En un clin d’œil, deux sorciers se furent emparés de Don Quichotte, l’eurent placé sur le cheval et eurent donné des ordres à quatre lutins qui se placèrent deux en avant et deux en arrière du chevalier ahuri.

« Vous avez bien compris mes instructions, canailles ? dit d’une voix caverneuse l’un des deux sorciers. Allons, je vous les répète encore une fois. Vous vous mettez, sur l’heure, en route pour la caverne du Lac Saint-Jean. Vous brûlez les étapes. Vous galopez au-dessus de la terre et des eaux. Avant l’aube, souvenez-vous en, vous devez être à destination. Sinon, malheur à vous, comme à votre idiot de captif ! La sorcière d’Haberville vous attend en compagnie de ce messire.

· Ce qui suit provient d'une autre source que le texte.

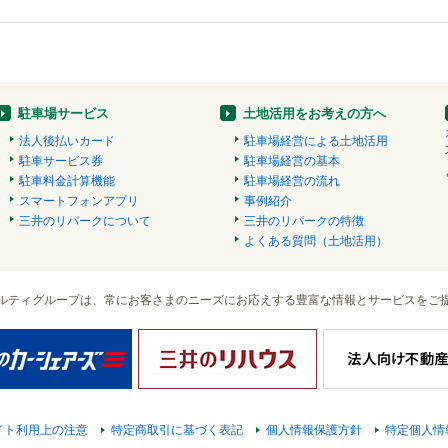
駐車場サービス
土地活用をお考えの方へ
法人後払いカード
駐車場経営による土地活用
駐車サービス券
駐車場経営の基本
駐車料金計算機能
駐車場経営の流れ
スマートフォンアプリ
事例紹介
三井のリパークについて
三井のリパークの特徴
よくある質問（土地活用）
ルティグループは、常にお客さまのニーズにお応えする豊富な情報とサービスをご
イト利用上の注意
特定商取引に基づく表記
個人情報保護方針
特定個人情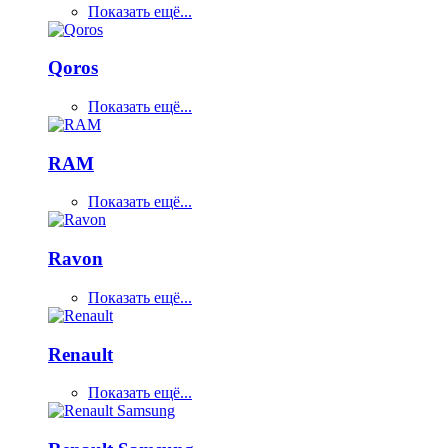
Показать ещё...
Qoros
Показать ещё...
RAM
Показать ещё...
Ravon
Показать ещё...
Renault
Показать ещё...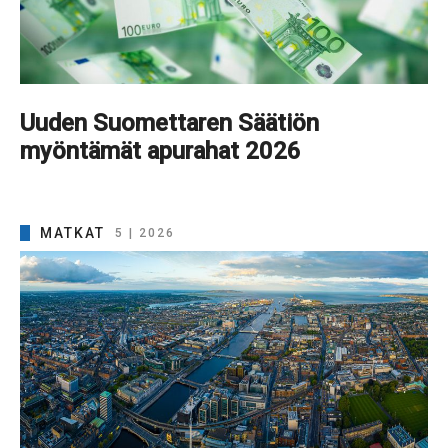
Uuden Suomettaren Säätiön
myöntämät apurahat 2026
MATKAT
5 | 2026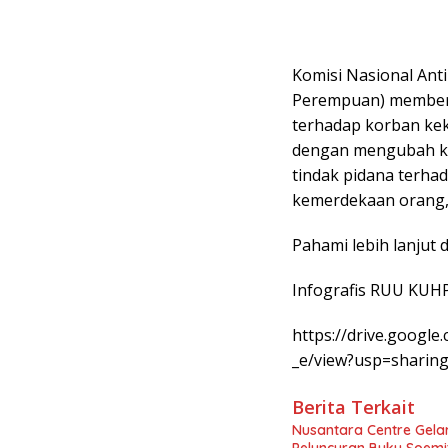
Komisi Nasional An
Perempuan) member
terhadap korban kek
dengan mengubah kat
tindak pidana terha
kemerdekaan orang, 
Pahami lebih lanjut d
Infografis RUU KUH
https://drive.googl
_e/view?usp=sharin
Berita Terkait
Nusantara Centre Gelar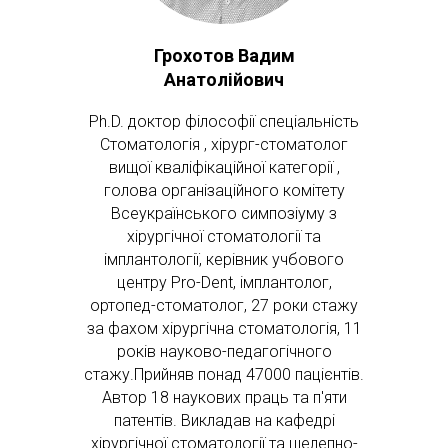
Грохотов Вадим
Анатолійович
Ph.D. доктор філософії спеціальність
Стоматологія , хірург-стоматолог
вищої кваліфікаційної категорії ,
голова організаційного комітету
Всеукраїнського симпозіуму з
хірургічної стоматології та
імплантології, керівник учбового
центру Pro-Dent, імплантолог,
ортопед-стоматолог, 27 роки стажу
за фахом хірургічна стоматологія, 11
років науково-педагогічного
стажу.Прийняв понад 47000 пацієнтів.
Автор 18 наукових праць та п'яти
патентів. Викладав на кафедрі
хірургічної стоматології та щелепно-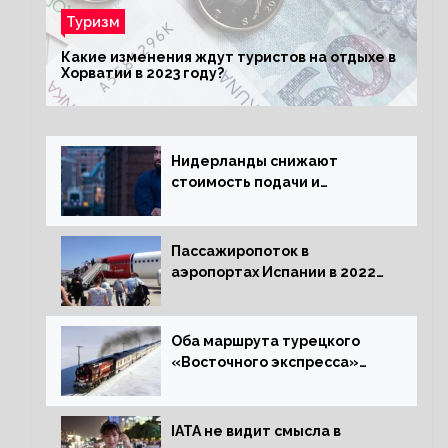
Туризм
Какие изменения ждут туристов на отдыхе в
Хорватии в 2023 году?
Нидерланды снижают
стоимость подачи и
оформления видов на
жительство
Пассажиропоток в
аэропортах Испании в 2022
году восстановился на 88
процентов
Оба маршрута турецкого
«Восточного экспресса»
открыли зимний сезон
IATA не видит смысла в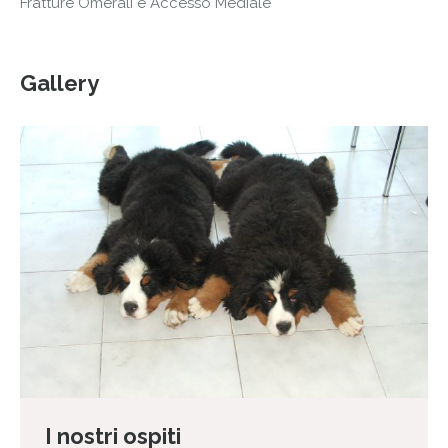
Fratture Omerali e Accesso Mediale
Gallery
I nostri ospiti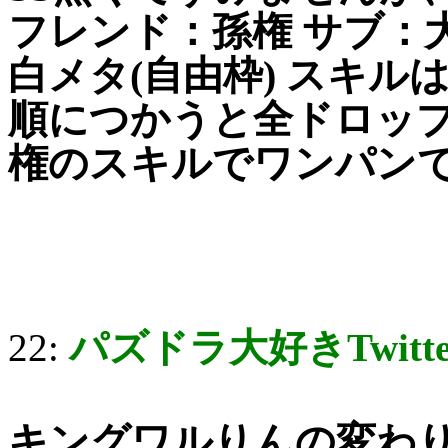
フレンド：孫権 サブ：
白メタ(自由枠) スキ
順につかうと全ドロッ
権のスキルでワンパンで
22:
パズドラ大好きTwitt
キングワルりんの変わ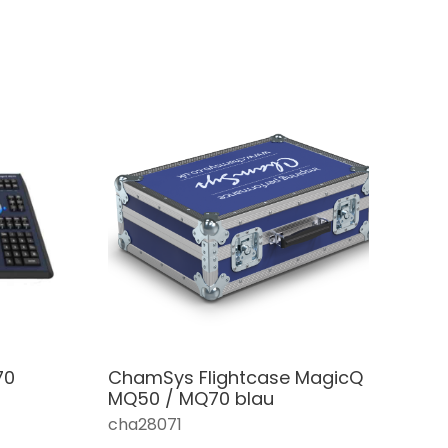
70
ChamSys Flightcase MagicQ
MQ50 / MQ70 blau
cha28071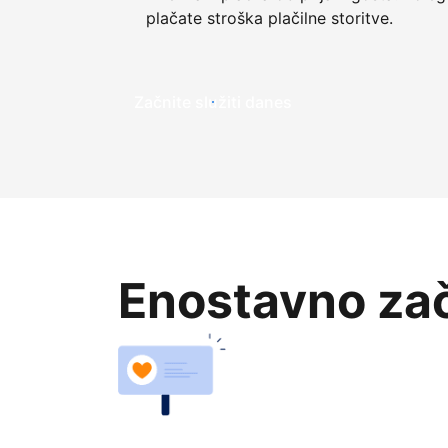
plačate stroška plačilne storitve.
Začnite služiti danes
Enostavno zač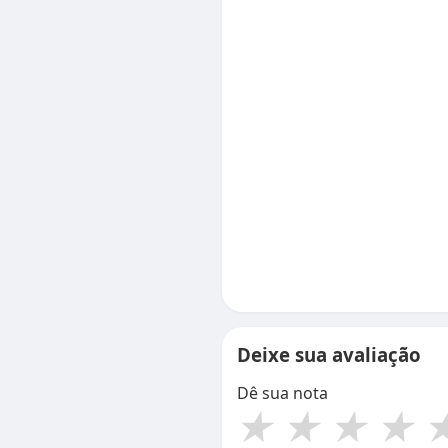
Deixe sua avaliação
Dê sua nota
★
★
★
★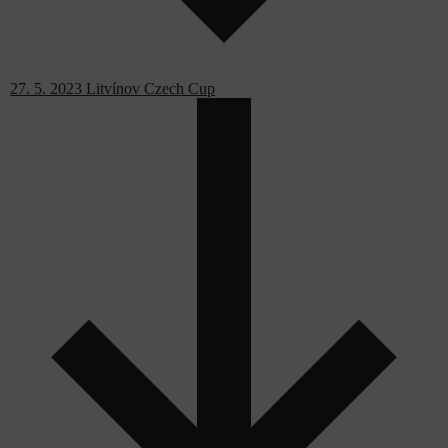
27. 5. 2023 Litvínov Czech Cup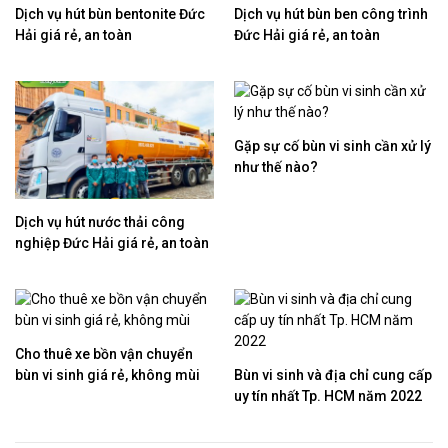
Dịch vụ hút bùn bentonite Đức
Dịch vụ hút bùn ben công trình
Hải giá rẻ, an toàn
Đức Hải giá rẻ, an toàn
Gặp sự cố bùn vi sinh cần xử lý
như thế nào?
Dịch vụ hút nước thải công
nghiệp Đức Hải giá rẻ, an toàn
Cho thuê xe bồn vận chuyển
bùn vi sinh giá rẻ, không mùi
Bùn vi sinh và địa chỉ cung cấp
uy tín nhất Tp. HCM năm 2022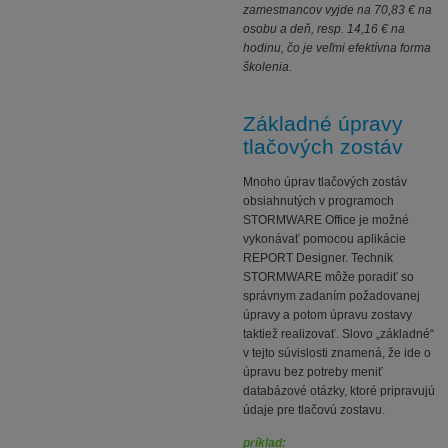
zamestnancov vyjde na 70,83 € na
osobu a deň, resp. 14,16 € na
hodinu, čo je veľmi efektívna forma
školenia.
Základné úpravy
tlačových zostáv
Mnoho úprav tlačových zostáv
obsiahnutých v programoch
STORMWARE Office je možné
vykonávať pomocou aplikácie
REPORT Designer. Technik
STORMWARE môže poradiť so
správnym zadaním požadovanej
úpravy a potom úpravu zostavy
taktiež realizovať. Slovo „základné“
v tejto súvislosti znamená, že ide o
úpravu bez potreby meniť
databázové otázky, ktoré pripravujú
údaje pre tlačovú zostavu.
príklad: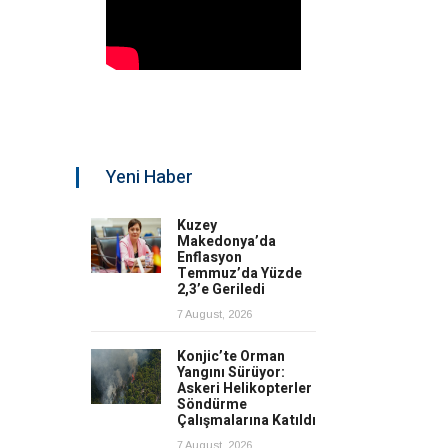
Yeni Haber
Kuzey
Makedonya’da
Enflasyon
Temmuz’da Yüzde
2,3’e Geriledi
7 August, 2026
Konjic’te Orman
Yangını Sürüyor:
Askeri Helikopterler
Söndürme
Çalışmalarına Katıldı
7 August, 2026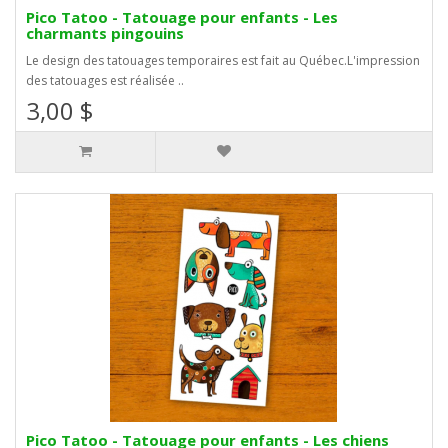
Pico Tatoo - Tatouage pour enfants - Les
charmants pingouins
Le design des tatouages temporaires est fait au Québec.L'impression
des tatouages est réalisée ..
3,00 $
Pico Tatoo - Tatouage pour enfants - Les chiens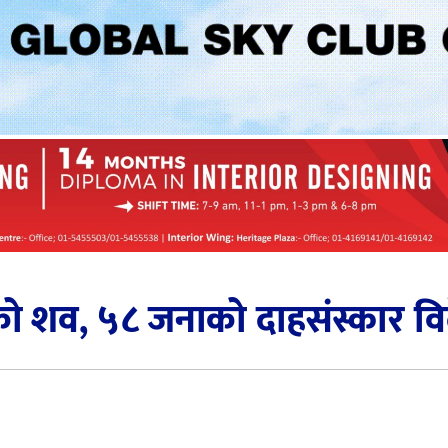
ो शव, ५८ जनाको दाहसंस्कार वि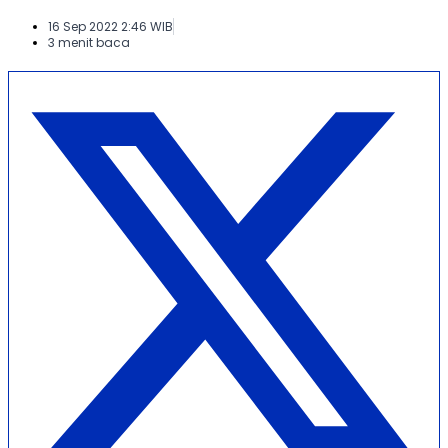
16 Sep 2022 2:46 WIB
3 menit baca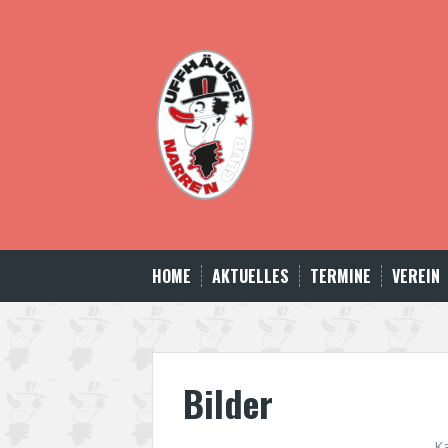
Skip
to
content
HOME
AKTUELLES
TERMINE
VEREIN
Bilder
K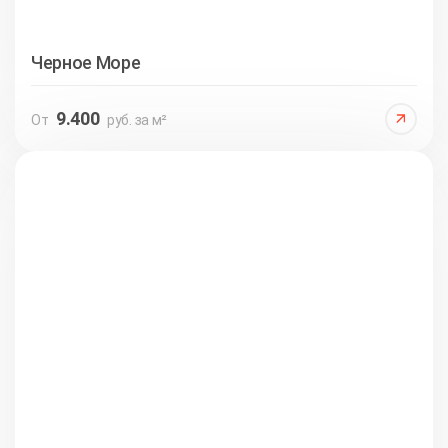
Черное Море
9.400
От
руб. за м²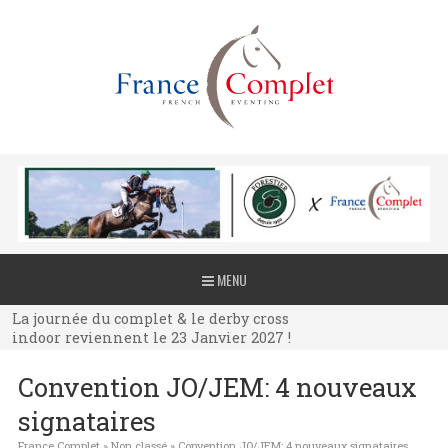
La journée du complet & le derby cross
MENU
indoor reviennent le 23 Janvier 2027 !
La journée du complet & le derby cross
indoor reviennent le 23 Janvier 2027 !
La journée du complet & le derby cross
Convention JO/JEM: 4 nouveaux
indoor reviennent le 23 Janvier 2027 !
signataires
France Complet
»
Non classé
»
Convention JO/JEM: 4 nouveaux signataires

Ne doit-il pas servir, à certaines fins que seule notre sorcière connaît ?

— Misérables démons ! » hurlait intérieurement Don Quichotte qui ne pouvait élever la voix à cause du bandeau serré qui lui entourait la figure.

Pan ! Pan ! Deux affreux coups de rênes sur le cou de Rossinante, et voilà nos voyageurs soulevés dans les airs. Quel galop fantastique ! Don Quichotte se sentait inquiet, quoique nullement effrayé. Qu’allait-on faire de lui, là-bas ? Quelles étaient ces fins auxquelles on l’emploierait ? Bah ! on pouvait, certes torturer son corps mais que pouvait-on contre son âme de croyant ?… Et cette caverne du Lac Saint-Jean, qu’était-ce cela ? Une antichambre de l’enfer, sans doute ? En tout cas, elle ne devait pas beaucoup différer, au point de vue des habitants, de ceux de l’île aux Sorciers. « Ah ! si je puis sortir indemne de cette noire expédition, quelle victoire n’aurai-je pas remporté sur d’innombrables esprits infernaux, se dit Don Quichotte ». Puis, son optimisme prit malgré tout le dessus. « Rira bien qui rira le dernier, ô mes diaboliques assaillants ! conclut-il. Mon dernier mot n’est pas dit, ni accompli, non plus, le dernier geste de vaillance de Don Quichotte de la Manche. Je prendrai bien, un jour, ma revanche. Je délivrerai alors cette belle île d’Orléans, de tous les esprits d’enfer qui l’infestent ! »

Rossinante, durant ce monologue, galopait, galopait. Elle écumait, saignait, hennissait, affolée par les cris continus des lutins, mis en gaieté par cette course nocturne imprévue.